Siemens is working on a patch to address multiple industrial switches affected by the recently published DROWN vulnerability.
DROWN, which stands for “Decrypting RSA with Obsolete and Weakened encryption”, is known as a “cross protocol attack”, since it exploits weaknesses in one encryption protocol to attack another.
In this case, an attack on a web server that allows connections over Security Sockets Layer (SSL)v2, a protocol from the 1990s, could undermine the security of connections over Transport Layer Security (TLS), a modern offspring of SSL which is used to encrypt nearly all web connections.

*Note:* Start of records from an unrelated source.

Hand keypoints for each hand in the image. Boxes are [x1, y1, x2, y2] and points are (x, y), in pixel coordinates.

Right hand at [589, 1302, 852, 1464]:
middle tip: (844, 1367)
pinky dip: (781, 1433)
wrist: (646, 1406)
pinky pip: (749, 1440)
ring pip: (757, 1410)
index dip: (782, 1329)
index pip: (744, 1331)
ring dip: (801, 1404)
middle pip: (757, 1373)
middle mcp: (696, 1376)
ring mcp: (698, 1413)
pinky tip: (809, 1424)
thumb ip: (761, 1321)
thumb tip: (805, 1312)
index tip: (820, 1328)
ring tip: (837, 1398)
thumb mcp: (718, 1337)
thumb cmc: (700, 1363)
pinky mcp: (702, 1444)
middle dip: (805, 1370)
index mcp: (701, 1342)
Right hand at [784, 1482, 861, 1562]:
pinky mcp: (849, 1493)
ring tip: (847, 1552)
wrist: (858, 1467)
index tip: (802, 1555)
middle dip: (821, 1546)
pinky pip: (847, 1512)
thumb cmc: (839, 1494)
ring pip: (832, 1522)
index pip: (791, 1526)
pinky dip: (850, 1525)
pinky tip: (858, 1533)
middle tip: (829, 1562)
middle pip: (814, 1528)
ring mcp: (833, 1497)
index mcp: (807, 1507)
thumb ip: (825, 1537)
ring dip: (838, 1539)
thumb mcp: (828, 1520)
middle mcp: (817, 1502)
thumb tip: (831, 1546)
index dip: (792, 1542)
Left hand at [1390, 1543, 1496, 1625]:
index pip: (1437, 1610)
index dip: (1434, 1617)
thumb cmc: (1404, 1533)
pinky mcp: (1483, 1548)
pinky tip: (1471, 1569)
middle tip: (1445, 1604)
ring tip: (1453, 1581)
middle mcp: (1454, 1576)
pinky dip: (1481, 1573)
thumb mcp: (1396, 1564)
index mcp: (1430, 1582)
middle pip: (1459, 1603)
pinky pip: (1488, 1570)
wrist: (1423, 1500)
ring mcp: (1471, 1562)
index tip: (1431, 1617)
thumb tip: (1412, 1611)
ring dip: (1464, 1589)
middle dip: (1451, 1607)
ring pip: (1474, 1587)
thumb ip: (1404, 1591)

Modern browsers don’t support SSLv2, but millions of web servers do and so it seems do a bunch of Siemens switches deployed in critical infrastructure sectors. Siemens noted in an advisory last week that multiple SCALANCE X switches as well as its Ruggedcom ROX I VPN products are affected by DROWN.
The switches connect Programmable Logic Controls (PLCs) and Human Machine Interfaces (HMI). PLCs are computer devices used to control industrial processes.< HMIs provide a graphical interface to a manufacturing system or industrial process.

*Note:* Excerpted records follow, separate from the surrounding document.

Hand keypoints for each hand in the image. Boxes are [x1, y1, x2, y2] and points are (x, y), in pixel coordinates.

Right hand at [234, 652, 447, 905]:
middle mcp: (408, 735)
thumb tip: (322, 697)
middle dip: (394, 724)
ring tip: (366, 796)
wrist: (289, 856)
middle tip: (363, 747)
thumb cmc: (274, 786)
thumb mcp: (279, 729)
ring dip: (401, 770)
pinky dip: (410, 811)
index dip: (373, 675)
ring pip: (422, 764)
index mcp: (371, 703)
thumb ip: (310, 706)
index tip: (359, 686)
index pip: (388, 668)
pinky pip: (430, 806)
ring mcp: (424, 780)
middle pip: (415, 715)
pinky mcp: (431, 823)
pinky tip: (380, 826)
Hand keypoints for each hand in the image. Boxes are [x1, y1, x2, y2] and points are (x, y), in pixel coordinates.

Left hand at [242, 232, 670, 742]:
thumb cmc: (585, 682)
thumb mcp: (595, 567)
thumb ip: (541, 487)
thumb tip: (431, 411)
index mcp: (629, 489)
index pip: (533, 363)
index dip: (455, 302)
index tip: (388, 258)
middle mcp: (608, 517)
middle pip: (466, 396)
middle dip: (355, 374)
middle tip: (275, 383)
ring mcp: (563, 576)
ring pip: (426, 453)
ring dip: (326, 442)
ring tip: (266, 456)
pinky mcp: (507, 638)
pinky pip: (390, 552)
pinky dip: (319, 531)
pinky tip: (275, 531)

The ROX-based VPN endpoint and firewalls devices connect other devices used in harsh environments such as electric utility substations and traffic control cabinets. Affected switches include all version of Siemens' SCALANCE X300 family, the SCALANCE X414, the SCALANCE X200 IRT family, the SCALANCE X200 RNA family, and the SCALANCE X200 family.
According to Siemens, these devices are used in chemical, communications, critical manufacturing, dams, defense industrial base, energy, food and agriculture, government facilities,
The US Department of Homeland Security’s Industrial Control System Cyber Emergency Response Team (ICS-CERT) said that exploits for DROWN are publicly available, however that crafting an exploit for it would be difficult.

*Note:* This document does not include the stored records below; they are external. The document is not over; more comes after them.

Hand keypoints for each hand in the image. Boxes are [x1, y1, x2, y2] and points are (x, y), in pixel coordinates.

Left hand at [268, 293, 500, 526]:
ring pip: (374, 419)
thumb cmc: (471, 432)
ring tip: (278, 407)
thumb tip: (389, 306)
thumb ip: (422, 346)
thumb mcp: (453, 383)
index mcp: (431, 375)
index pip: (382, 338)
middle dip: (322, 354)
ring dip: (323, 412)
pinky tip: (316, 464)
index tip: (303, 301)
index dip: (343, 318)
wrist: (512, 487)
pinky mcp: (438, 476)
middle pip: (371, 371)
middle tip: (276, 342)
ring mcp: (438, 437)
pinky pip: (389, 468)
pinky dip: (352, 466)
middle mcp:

Siemens does not have a patch available yet, but suggests that an attacker could not exploit the vulnerability over the internet.
“In order to exploit the vulnerability, the attacker must have network access to the affected devices and must be in a privileged network position,” said Siemens.
Until it releases a patch, it’s advising customers to protect network access to the web server and restrict access to the management interface to an internal network.